_What you have to do_. How many of the lines below include "voxels"? Give the number and no other words.

[[ Material shown, beginning ]]

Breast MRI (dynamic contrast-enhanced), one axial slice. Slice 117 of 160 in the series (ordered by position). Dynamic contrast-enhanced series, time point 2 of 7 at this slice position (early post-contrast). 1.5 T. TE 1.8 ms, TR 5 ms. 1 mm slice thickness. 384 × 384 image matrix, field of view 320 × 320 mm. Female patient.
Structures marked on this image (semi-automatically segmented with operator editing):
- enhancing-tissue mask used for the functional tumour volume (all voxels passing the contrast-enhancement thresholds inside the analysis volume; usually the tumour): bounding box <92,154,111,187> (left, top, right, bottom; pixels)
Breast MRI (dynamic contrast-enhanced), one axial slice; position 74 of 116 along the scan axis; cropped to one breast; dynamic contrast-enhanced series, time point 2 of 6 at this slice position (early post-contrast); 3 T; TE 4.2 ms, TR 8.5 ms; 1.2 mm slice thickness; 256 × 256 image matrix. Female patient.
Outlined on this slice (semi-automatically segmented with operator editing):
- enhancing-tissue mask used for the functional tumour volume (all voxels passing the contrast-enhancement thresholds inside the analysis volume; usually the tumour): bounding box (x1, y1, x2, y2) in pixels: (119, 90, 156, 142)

[[ Material shown, end ]]
[[ Material shown, beginning ]]

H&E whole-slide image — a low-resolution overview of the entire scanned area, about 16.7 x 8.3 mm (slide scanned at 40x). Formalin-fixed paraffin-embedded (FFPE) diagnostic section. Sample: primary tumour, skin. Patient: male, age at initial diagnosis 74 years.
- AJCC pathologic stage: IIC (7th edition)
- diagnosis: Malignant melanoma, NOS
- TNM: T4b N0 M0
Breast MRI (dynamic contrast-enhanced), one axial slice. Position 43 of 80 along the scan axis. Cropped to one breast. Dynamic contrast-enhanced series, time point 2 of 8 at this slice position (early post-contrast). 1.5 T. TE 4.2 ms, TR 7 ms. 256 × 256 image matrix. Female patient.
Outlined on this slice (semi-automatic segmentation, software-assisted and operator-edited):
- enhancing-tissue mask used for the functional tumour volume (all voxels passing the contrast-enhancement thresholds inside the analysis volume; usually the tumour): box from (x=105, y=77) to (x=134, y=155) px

[[ Material shown, end ]]

_Answer space_. 3